##### MATERIAL FOR THIS TASK

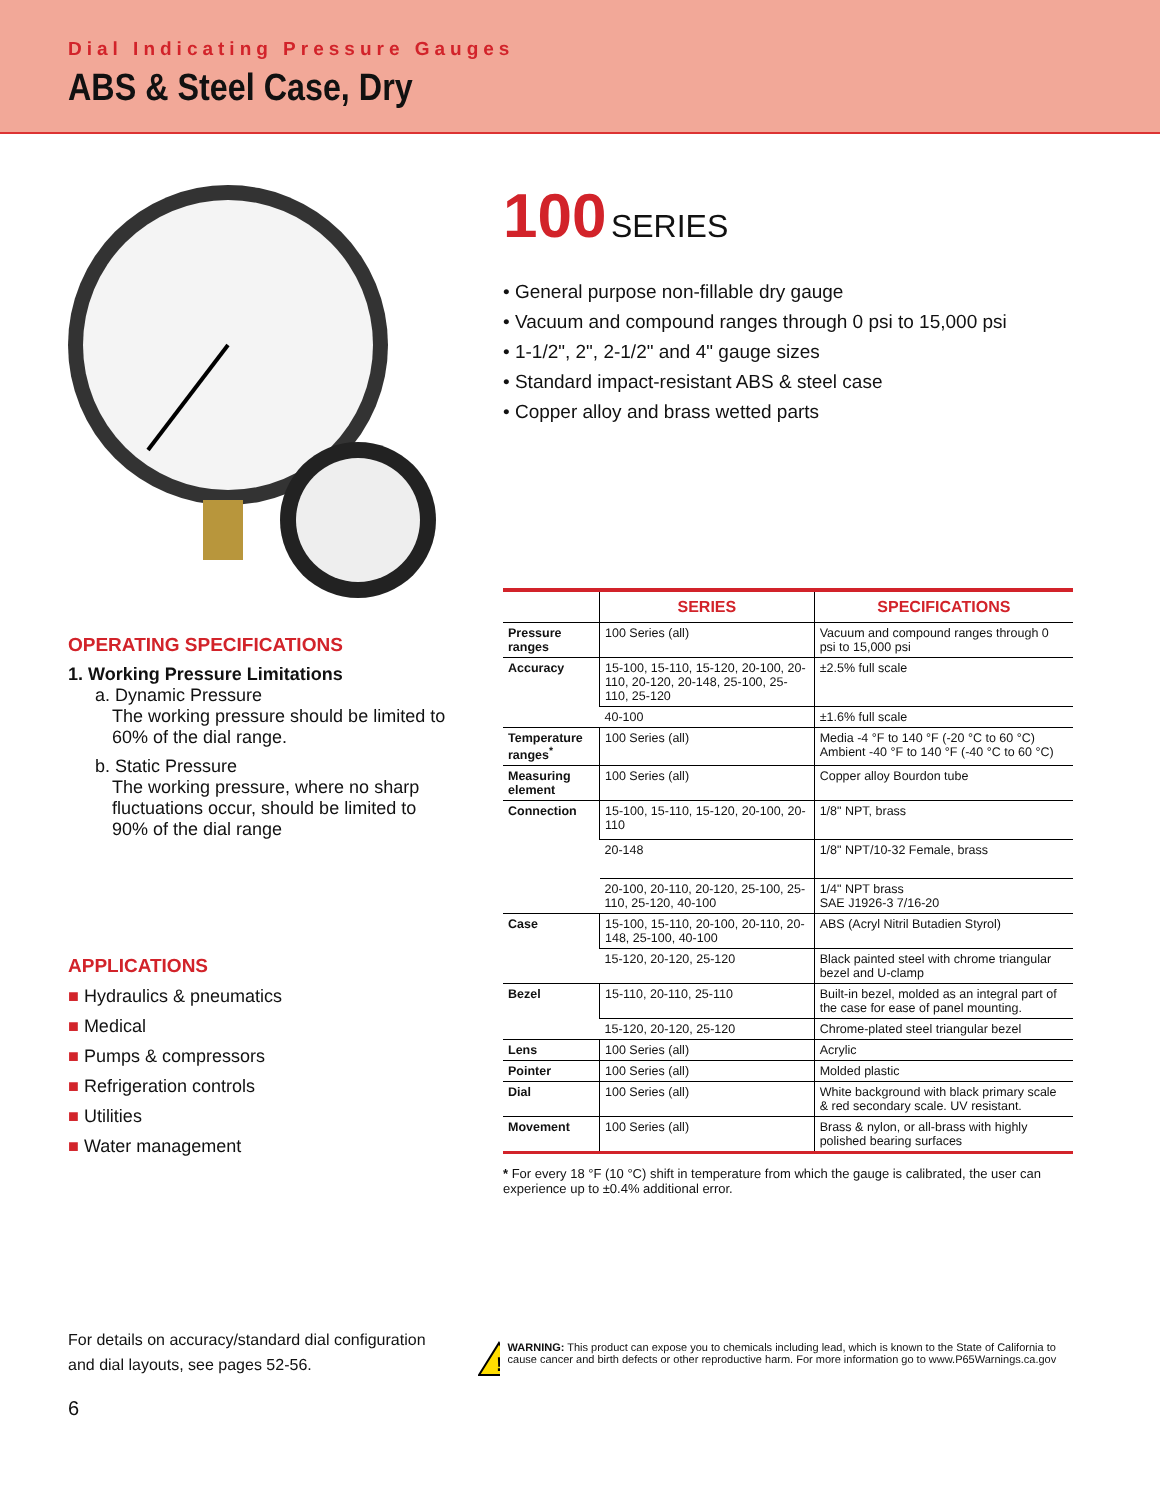Dial Indicating Pressure Gauges
ABS & Steel Case, Dry
OPERATING SPECIFICATIONS
1. Working Pressure Limitations
a. Dynamic Pressure
The working pressure should be limited to 60% of the dial range.
b. Static Pressure
The working pressure, where no sharp fluctuations occur, should be limited to 90% of the dial range
APPLICATIONS
■ Hydraulics & pneumatics
■ Medical
■ Pumps & compressors
■ Refrigeration controls
■ Utilities
■ Water management
For details on accuracy/standard dial configuration and dial layouts, see pages 52-56.
6
100 SERIES
• General purpose non-fillable dry gauge
• Vacuum and compound ranges through 0 psi to 15,000 psi
• 1-1/2", 2", 2-1/2" and 4" gauge sizes
• Standard impact-resistant ABS & steel case
• Copper alloy and brass wetted parts
| | SERIES | SPECIFICATIONS |
| --- | --- | --- |
| Pressure ranges | 100 Series (all) | Vacuum and compound ranges through 0 psi to 15,000 psi |
| Accuracy | 15-100, 15-110, 15-120, 20-100, 20-110, 20-120, 20-148, 25-100, 25-110, 25-120 | ±2.5% full scale |
| | 40-100 | ±1.6% full scale |
| Temperature ranges<sup>*</sup> | 100 Series (all) | Media -4 °F to 140 °F (-20 °C to 60 °C) Ambient -40 °F to 140 °F (-40 °C to 60 °C) |
| Measuring element | 100 Series (all) | Copper alloy Bourdon tube |
| Connection | 15-100, 15-110, 15-120, 20-100, 20-110 | 1/8" NPT, brass |
| | 20-148 | 1/8" NPT/10-32 Female, brass |
| | 20-100, 20-110, 20-120, 25-100, 25-110, 25-120, 40-100 | 1/4" NPT brass SAE J1926-3 7/16-20 |
| Case | 15-100, 15-110, 20-100, 20-110, 20-148, 25-100, 40-100 | ABS (Acryl Nitril Butadien Styrol) |
| | 15-120, 20-120, 25-120 | Black painted steel with chrome triangular bezel and U-clamp |
| Bezel | 15-110, 20-110, 25-110 | Built-in bezel, molded as an integral part of the case for ease of panel mounting. |
| | 15-120, 20-120, 25-120 | Chrome-plated steel triangular bezel |
| Lens | 100 Series (all) | Acrylic |
| Pointer | 100 Series (all) | Molded plastic |
| Dial | 100 Series (all) | White background with black primary scale & red secondary scale. UV resistant. |
| Movement | 100 Series (all) | Brass & nylon, or all-brass with highly polished bearing surfaces |
* For every 18 °F (10 °C) shift in temperature from which the gauge is calibrated, the user can experience up to ±0.4% additional error.
!
WARNING: This product can expose you to chemicals including lead, which is known to the State of California to cause cancer and birth defects or other reproductive harm. For more information go to www.P65Warnings.ca.gov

##########

WHAT TO PRODUCE:
Write out, word for word, the lines from the first line of the entries through the one containing "non-fillable dry gauge", both included. Leave out the pictures.

RESULT OF THIS EXERCISE:
Dial Indicating Pressure Gauges
ABS & Steel Case, Dry
OPERATING SPECIFICATIONS
1. Working Pressure Limitations
a. Dynamic Pressure
The working pressure should be limited to 60% of the dial range.
b. Static Pressure
The working pressure, where no sharp fluctuations occur, should be limited to 90% of the dial range
APPLICATIONS
■ Hydraulics & pneumatics
■ Medical
■ Pumps & compressors
■ Refrigeration controls
■ Utilities
■ Water management
For details on accuracy/standard dial configuration and dial layouts, see pages 52-56.
6
100 SERIES
• General purpose non-fillable dry gauge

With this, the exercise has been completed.